The toddler with the wild hair and toothy smile loved mandarin oranges, her mom said, and enjoyed playing with doorstops so much that she broke all of them in the family's home
Olivia's older sister Isabella is still struggling with the loss as well, she said. The girl still asks when her sister is coming home, Murphy said, and on her birthday, "she wanted to tie an ice cream cone to a balloon so Liv would have something to snack on in heaven."
Sept. 30 would have been Olivia's 4th birthday, Murphy said, and the sentencing fell three years to the day after the little girl's funeral.

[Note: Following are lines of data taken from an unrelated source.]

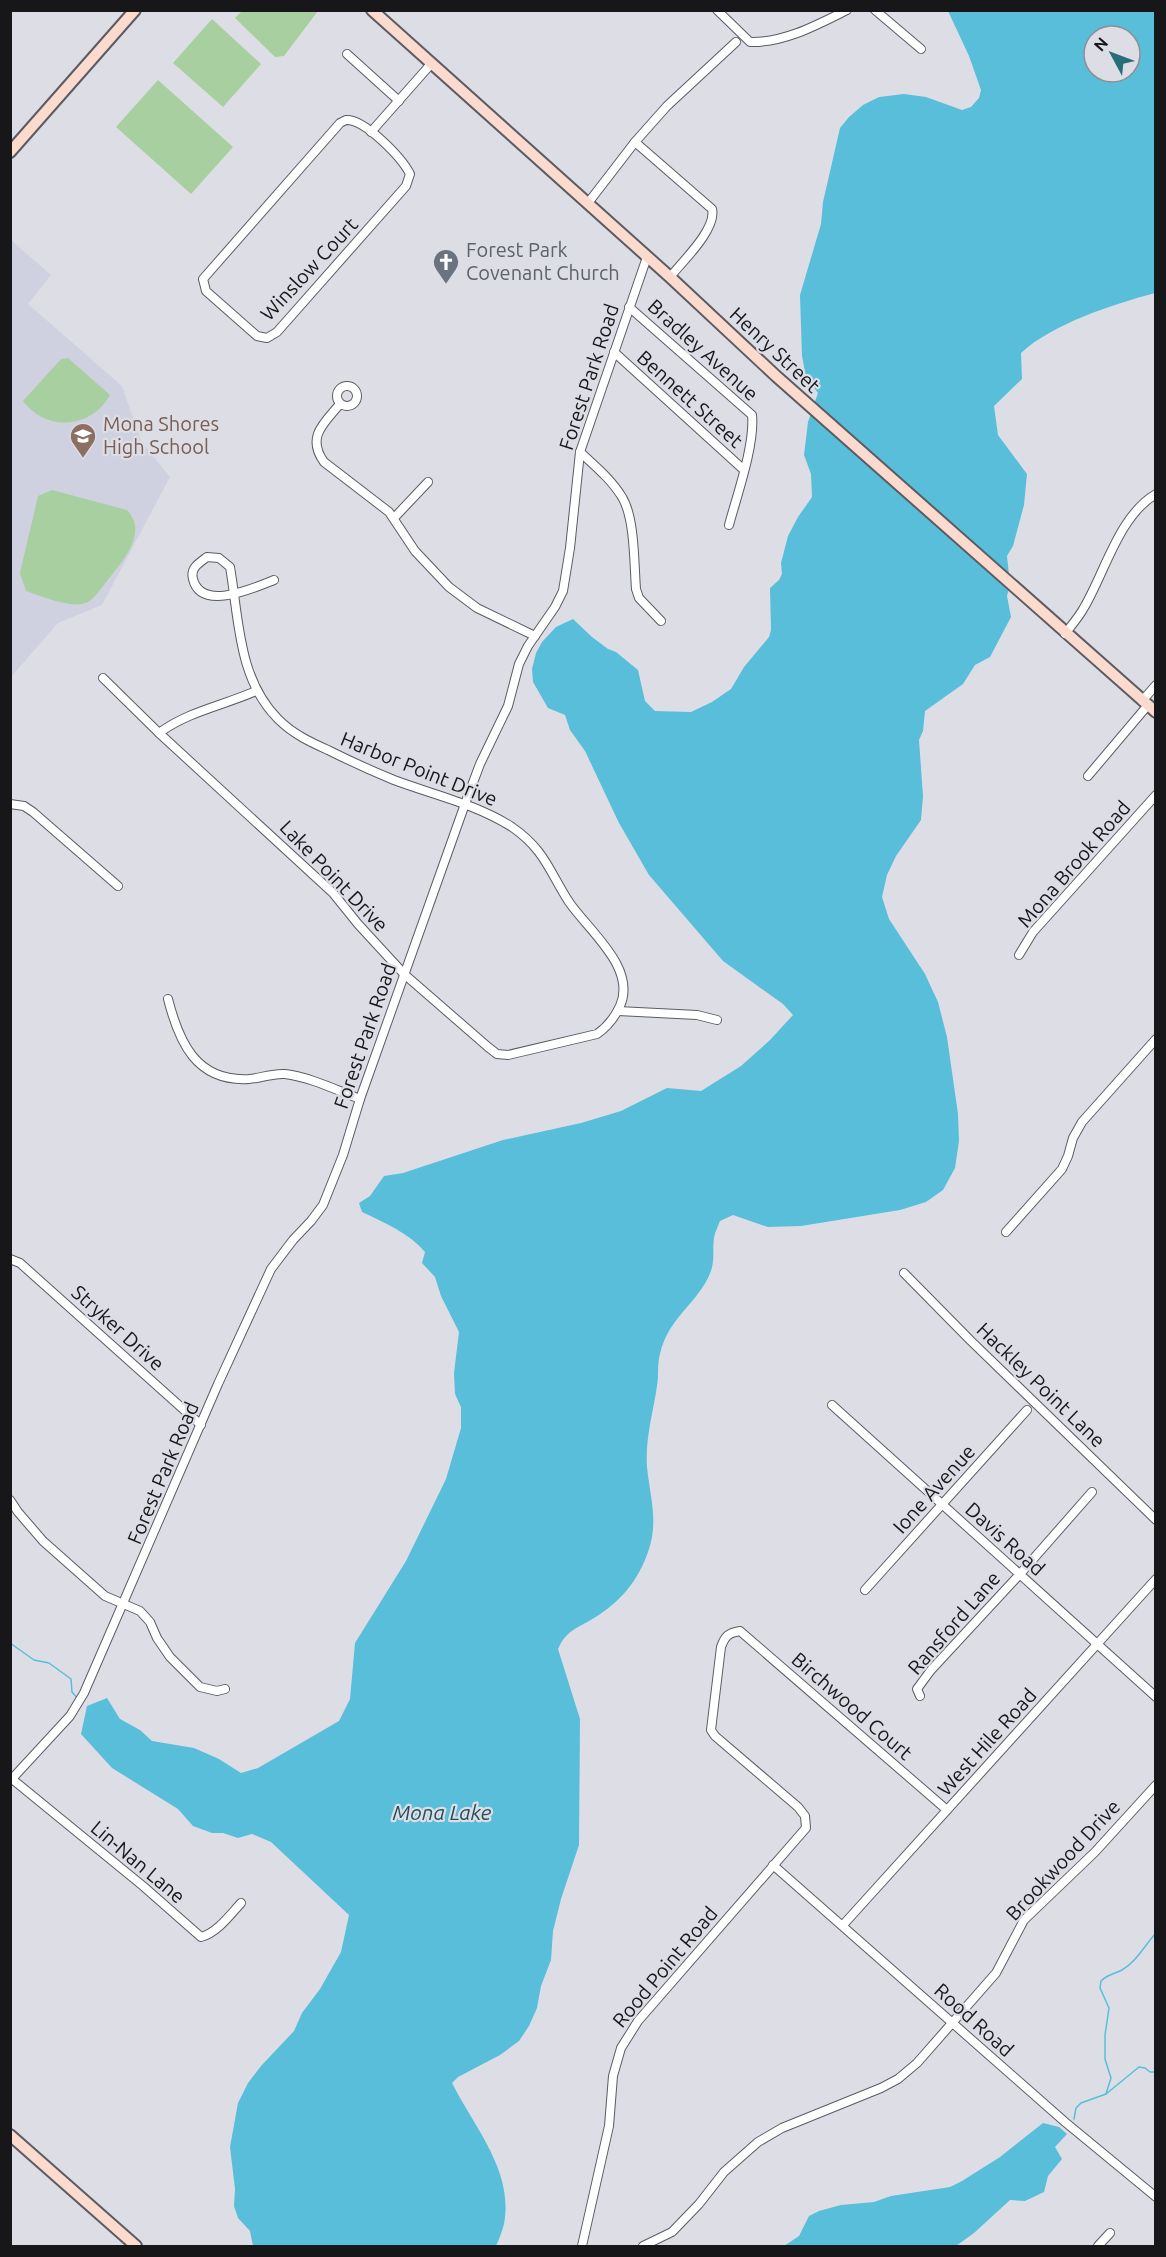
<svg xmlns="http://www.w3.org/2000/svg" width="1166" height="2257" font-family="Ubuntu,sans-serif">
  <rect width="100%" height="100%" fill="#dddee5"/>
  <polygon fill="#d0d1e0" points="11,240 51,275 28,304 122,386 141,441 170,477 102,605 58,623 11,677"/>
  <g fill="#a7cfa0">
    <polygon points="242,11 317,10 318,11 284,56 275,57 235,18"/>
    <polygon points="212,19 261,64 223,107 173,63"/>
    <polygon points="158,80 233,147 191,194 116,127"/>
    <path d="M68,358L110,395C91,429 46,432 23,401L61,359Z"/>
    <path d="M52,490L127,510C149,533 122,562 107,581C102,587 95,598 88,602C74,610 41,596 26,591L20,573L38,496Z"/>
  </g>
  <g fill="#58beda" fill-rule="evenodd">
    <path d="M948,11H1155V293C1114,304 1052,324 1021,353L1022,379L994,406L998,435L1027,474L1024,505L1013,546L1007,556L1010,584L1007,596L1011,617L990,657L975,665L963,684L925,711L923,731L919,740L923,796L921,820L896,856L887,875L882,897L889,919L925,974L938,1002L947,1037L958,1114L959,1141L955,1168L943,1190L926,1202L900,1210L801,1226L768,1227L733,1215L720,1221C718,1226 715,1232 714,1238C712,1253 716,1262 708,1278C693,1307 668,1319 660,1354C657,1364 659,1375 657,1386C653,1413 645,1439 647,1467C650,1497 659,1522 648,1552C638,1581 620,1602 594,1618C578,1628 566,1630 558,1649L580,1719L579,1845L561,1899L553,1931L551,1960L541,1986L537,2008L529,2026L519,2041L500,2055L458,2077L452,2083C474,2127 514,2171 504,2224C502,2232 499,2239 496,2246H253L250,2231L238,2218L234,2206L235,2189L230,2147L238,2103L248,2083L261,2066L294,2031L302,2013L320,1989L341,1952L349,1915L271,1842L252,1834L238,1838L223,1833H212L193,1826L178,1809L112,1768L81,1734L87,1706L107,1698L120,1719L140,1730L152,1741L194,1748L219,1759L241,1773L258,1768L339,1721L350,1699L355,1643L406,1561L446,1479L461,1428V1407L455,1394L454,1373L459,1332L441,1296L435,1277L422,1263L425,1252C409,1233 385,1223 362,1212L359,1203L370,1196L384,1176L403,1173L503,1140L581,1123L621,1111L667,1088L701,1091L741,1066L770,1040L793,1015L783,1004L723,961L649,875L619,823L585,751L570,730L565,715L548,708L533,682L532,669L536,653L542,642L556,627L573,619L592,637L608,649L616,652L638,670L645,701L655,711L691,712L712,702L731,689L744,667L769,637L771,630L770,588L779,580L782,574L781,563L788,536L798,517L812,497L811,474L804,455L808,422L818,393L806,377L802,356L800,295L821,224L823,202L840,128L849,117L863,105L879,97L904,94L926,97L962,110L971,107L979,98L981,90L969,56ZM1094,36H1130V72H1094Z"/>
    <polygon points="1043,2123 1059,2127 1067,2134 1055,2147 1062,2159 1048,2176 1044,2192 1025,2201 1010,2200 974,2233 956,2246 784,2246 799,2236 809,2216 819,2211 841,2205 874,2202 891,2196 950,2187 962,2181 1000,2157"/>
  </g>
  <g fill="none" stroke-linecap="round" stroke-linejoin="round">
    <g stroke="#58beda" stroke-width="1.5">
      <polyline points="10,1643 34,1660 49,1663 71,1679 72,1692 78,1699"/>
      <path d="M1106,2094L1111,2078L1105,2059V2035L1109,2008L1100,1988L1101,1981C1108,1974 1115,1974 1122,1970C1136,1962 1145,1945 1156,1933"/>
      <polyline points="1074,2119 1076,2108 1081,2103 1106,2094 1139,2067 1145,2068 1150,2072 1156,2072"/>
    </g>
    <g stroke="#5b5c63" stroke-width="10">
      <g id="street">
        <path d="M717,10L750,42C784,43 817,25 847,10"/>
        <polyline points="875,10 921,49"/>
        <polyline points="347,54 399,101"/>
        <path d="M346,120C365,119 402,158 410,174L406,186L277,332L267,338L257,336L206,291L203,279L340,123Z"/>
        <polyline points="371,132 431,64"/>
        <path d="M635,142L712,209C717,229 682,262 670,277"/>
        <polyline points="588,203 635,142 667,106 736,42"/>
        <path d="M629,307L752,415C755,445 737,495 729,525"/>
        <polyline points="614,352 744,470"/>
        <circle cx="347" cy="396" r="10"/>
        <path d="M340,404C324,423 306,437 324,462L389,512L415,551L449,587L477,608L535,636"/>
        <path d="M580,452C595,466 611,479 622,497C635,518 634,564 636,589L639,598L661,621"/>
        <polyline points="394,518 428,482"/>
        <path d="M1065,634C1071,626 1077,619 1082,611C1104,576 1118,516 1156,494"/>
        <path d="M103,678L159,733L333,893L358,924L404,974L488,1047L497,1054L508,1055L597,1034C607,1027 615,1017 620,1006C637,968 589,931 569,902C549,871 545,850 512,827C476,804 434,795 394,780C372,771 350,761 328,750C310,742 293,734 278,719C238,679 239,619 230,567L219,558L207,557C199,563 190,568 193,579C201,612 254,588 274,580"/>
        <polyline points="1142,701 1156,685"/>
        <path d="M159,733C189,711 222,706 256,691"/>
        <polyline points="1088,776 1148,705"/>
        <polyline points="10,804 24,806 33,812 118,886"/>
        <polyline points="1019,955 1033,932 1156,795"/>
        <path d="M168,999C179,1042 196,1082 249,1079C261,1078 273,1073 285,1074C310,1077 336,1090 360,1099"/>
        <polyline points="618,1011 697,1015 717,1020"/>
        <polyline points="1006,1232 1062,1169 1068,1156 1073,1138 1082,1122 1156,1039"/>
        <polyline points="10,1259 20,1263 201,1425"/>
        <polyline points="904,1273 971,1341 1156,1520"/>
        <polyline points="832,1405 1156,1697"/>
        <polyline points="10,1500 18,1512 43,1541 105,1596 140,1611 150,1622 157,1638 170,1657 200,1687 217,1691 225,1689"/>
        <polyline points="865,1590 1027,1410"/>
        <polyline points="920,1696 917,1689 931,1670 1020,1574 1092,1492"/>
        <path d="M12,1779L143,1886L201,1937C217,1933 230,1915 241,1903"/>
        <polyline points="10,1781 70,1716 84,1693 218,1384 271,1269 293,1240 311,1221 323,1205 343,1155 360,1099 465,804 480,764 508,706 519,664 528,646 555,607 563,591 570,548 580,452 647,257"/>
        <polyline points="773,1865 1065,2122 1156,2197"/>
        <polyline points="843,1925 1156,1579"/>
        <path d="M582,2246L609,2126L613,2076L621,2048L638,2021L806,1828L805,1816L798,1807L715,1736L711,1730L721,1647C725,1636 728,1633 740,1631L947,1810"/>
        <polyline points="643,2246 672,2232 699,2204 724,2172 758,2142 782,2128 881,2088 898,2079 917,2063 996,1973 1024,1920 1095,1852 1156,1785"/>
        <polyline points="1098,2246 1110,2233"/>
      </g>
    </g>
    <g stroke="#5b5c63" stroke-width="14">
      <g id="secondary">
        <polyline points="372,10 670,277 776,376 1156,712"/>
        <polyline points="10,152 135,10"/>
        <polyline points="10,2135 136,2246"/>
      </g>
    </g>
    <use href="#street" stroke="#fff" stroke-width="8"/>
    <use href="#secondary" stroke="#fcdacd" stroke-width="10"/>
  </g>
  <defs>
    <g id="church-pin" transform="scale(1.35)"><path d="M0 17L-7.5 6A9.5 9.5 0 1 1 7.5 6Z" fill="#6b7280" stroke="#dddee5"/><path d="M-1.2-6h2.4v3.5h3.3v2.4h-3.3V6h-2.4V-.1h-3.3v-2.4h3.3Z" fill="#fff"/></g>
    <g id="school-pin" transform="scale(1.35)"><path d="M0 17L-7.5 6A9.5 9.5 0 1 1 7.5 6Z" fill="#8d6e63" stroke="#dddee5"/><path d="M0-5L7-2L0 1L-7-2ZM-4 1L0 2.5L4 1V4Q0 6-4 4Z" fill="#fff"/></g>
  </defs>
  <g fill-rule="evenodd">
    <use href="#church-pin" x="446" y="262"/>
    <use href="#school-pin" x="83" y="436"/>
  </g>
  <g text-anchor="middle" stroke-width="4.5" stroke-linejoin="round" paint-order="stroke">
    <g font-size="20" fill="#5b616d" stroke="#dddee5" text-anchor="start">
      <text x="466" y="257">Forest Park<tspan x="466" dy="23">Covenant Church</tspan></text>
    </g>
    <g font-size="20" fill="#17171a" stroke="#dddee5">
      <text transform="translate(309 269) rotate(-47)" y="7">Winslow Court</text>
      <text transform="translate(703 350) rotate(42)" y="7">Bradley Avenue</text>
      <text transform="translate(775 350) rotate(43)" y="7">Henry Street</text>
      <text transform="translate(589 377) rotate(-72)" y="7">Forest Park Road</text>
      <text transform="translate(690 399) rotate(42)" y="7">Bennett Street</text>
      <text transform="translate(419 769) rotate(22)" y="7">Harbor Point Drive</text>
      <text transform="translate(1074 864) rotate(-49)" y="7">Mona Brook Road</text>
      <text transform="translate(334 876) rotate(46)" y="7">Lake Point Drive</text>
      <text transform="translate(365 1036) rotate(-71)" y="7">Forest Park Road</text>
      <text transform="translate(118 1328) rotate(42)" y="7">Stryker Drive</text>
      <text transform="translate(1041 1385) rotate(44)" y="7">Hackley Point Lane</text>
      <text transform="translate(163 1473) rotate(-67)" y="7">Forest Park Road</text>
      <text transform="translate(934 1489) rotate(-48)" y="7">Ione Avenue</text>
      <text transform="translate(1005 1539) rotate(42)" y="7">Davis Road</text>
      <text transform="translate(954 1623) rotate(-49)" y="7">Ransford Lane</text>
      <text transform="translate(852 1706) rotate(41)" y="7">Birchwood Court</text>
      <text transform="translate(987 1742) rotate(-48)" y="7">West Hile Road</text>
      <text transform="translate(1063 1860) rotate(-47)" y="7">Brookwood Drive</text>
      <text transform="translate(138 1862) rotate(40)" y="7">Lin-Nan Lane</text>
      <text transform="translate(665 1967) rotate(-50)" y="7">Rood Point Road</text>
      <text transform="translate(974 2020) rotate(42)" y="7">Rood Road</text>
    </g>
    <g font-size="20" fill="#785e54" stroke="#dddee5" text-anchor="start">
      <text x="103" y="431">Mona Shores<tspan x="103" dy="23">High School</tspan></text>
    </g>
    <g font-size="21" font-style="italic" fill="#23505c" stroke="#dddee5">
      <text x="442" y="1820">Mona Lake</text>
    </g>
  </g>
  <rect width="1166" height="2257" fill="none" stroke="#17171a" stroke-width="24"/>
  <g transform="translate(1112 54) rotate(311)"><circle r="28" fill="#dddee5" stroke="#8e8e94" stroke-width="1.5"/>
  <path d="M0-4.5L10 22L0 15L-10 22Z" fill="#266e79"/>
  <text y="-9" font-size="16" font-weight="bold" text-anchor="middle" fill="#17171a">N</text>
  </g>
</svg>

When the judge asked Brumfield if she had anything to say, she managed a single sentence before breaking down. "I miss Olivia just as much as anybody does," she said.
Brumfield's family and friends, many of whom wore white shirts in the courtroom in a show of support, were visibly angered and distraught by the sentence.
Brumfield has two children of her own as well as a stepchild. Olivia was a frequent presence in her home, and treated as part of the family, the defense said.
The defense presented testimony from Brumfield's pastor and a close friend, both of whom praised her as a caring mother who opened her home to friends in need and would never deliberately harm a child.
Christina Stewart, who described herself as Brumfield's best friend, read a letter from Brumfield to the court. "Olivia brought joy to our family from the moment she was born," she wrote. "Olivia always was, is and will be my little girl."
The defense had hoped that Judge Reginald Whitehead would hand down a more lenient sentence. He acknowledged the sadness of the situation for all involved before issuing the sentence.
Whitehead credited Brumfield for 165 days served, and also ordered payment of investigative and prosecution costs totaling about $10,000.
Outside the courthouse, Murphy said the sentence was "more than I expected … I feel justice has been served."
However, she said, no sentence, however severe or lenient, will help ease the pain of the loss of her daughter.